Exercise goal —
Every line with the string "bathrooms" must be copied from the entries below.

Material shown —
────────────────

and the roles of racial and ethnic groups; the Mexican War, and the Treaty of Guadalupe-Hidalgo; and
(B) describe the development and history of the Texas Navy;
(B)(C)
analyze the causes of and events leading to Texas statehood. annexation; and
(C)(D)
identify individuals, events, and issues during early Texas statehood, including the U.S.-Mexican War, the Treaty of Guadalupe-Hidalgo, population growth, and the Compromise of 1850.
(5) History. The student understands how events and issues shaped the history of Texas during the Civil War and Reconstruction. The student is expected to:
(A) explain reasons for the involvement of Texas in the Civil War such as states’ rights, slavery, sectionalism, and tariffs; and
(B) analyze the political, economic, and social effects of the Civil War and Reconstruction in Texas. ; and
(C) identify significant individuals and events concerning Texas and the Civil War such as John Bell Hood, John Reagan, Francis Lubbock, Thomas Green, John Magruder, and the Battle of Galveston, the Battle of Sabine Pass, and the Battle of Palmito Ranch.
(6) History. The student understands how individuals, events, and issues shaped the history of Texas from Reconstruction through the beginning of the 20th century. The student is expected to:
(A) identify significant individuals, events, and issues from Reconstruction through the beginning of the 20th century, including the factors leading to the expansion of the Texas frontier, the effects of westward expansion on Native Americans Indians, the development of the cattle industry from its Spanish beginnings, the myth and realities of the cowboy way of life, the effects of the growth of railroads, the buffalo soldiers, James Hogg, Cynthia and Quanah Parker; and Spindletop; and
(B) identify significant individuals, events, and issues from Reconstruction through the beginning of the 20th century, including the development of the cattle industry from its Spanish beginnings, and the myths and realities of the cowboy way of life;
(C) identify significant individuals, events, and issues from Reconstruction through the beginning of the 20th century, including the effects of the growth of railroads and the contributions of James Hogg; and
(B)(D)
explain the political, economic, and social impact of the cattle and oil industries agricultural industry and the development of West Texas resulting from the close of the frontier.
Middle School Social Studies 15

────────────────

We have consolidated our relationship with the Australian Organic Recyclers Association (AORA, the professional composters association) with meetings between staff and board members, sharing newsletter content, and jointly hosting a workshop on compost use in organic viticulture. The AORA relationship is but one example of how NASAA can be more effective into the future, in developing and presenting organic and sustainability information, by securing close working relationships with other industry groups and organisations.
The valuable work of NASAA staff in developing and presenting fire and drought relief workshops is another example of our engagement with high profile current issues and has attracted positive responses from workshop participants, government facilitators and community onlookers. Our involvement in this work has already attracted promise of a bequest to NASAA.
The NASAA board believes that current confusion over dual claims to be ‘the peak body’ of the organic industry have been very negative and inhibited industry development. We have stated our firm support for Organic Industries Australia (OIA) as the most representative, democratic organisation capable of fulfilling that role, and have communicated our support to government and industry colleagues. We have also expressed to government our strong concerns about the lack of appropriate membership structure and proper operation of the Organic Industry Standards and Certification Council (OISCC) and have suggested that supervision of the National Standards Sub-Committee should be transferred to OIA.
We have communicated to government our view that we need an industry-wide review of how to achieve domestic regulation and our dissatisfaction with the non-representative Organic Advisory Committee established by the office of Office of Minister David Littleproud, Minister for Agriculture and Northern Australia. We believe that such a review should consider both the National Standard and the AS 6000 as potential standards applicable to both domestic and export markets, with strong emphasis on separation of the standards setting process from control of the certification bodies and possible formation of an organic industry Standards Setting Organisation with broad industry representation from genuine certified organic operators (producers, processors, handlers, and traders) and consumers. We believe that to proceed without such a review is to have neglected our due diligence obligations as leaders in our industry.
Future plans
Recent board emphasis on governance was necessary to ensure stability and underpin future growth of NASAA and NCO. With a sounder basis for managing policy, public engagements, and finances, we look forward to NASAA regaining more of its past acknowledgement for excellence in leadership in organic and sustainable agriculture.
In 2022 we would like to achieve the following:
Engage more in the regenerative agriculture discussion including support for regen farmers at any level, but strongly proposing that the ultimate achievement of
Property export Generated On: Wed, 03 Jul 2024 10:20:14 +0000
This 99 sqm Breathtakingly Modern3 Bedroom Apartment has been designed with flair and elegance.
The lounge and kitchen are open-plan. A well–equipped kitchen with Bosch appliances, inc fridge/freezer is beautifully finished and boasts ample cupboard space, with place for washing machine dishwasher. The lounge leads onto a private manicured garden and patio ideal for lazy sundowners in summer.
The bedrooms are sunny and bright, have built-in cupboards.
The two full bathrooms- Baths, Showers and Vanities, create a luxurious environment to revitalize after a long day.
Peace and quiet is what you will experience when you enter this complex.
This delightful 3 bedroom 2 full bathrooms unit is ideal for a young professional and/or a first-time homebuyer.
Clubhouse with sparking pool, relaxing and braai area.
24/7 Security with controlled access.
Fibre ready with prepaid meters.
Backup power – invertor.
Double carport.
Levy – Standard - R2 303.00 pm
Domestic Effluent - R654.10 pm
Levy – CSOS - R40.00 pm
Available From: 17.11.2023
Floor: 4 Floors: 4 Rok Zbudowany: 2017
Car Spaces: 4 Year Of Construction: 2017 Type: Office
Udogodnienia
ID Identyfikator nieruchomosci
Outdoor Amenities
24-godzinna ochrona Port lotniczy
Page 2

────────────────

Written response —
The two full bathrooms- Baths, Showers and Vanities, create a luxurious environment to revitalize after a long day.
This delightful 3 bedroom 2 full bathrooms unit is ideal for a young professional and/or a first-time homebuyer.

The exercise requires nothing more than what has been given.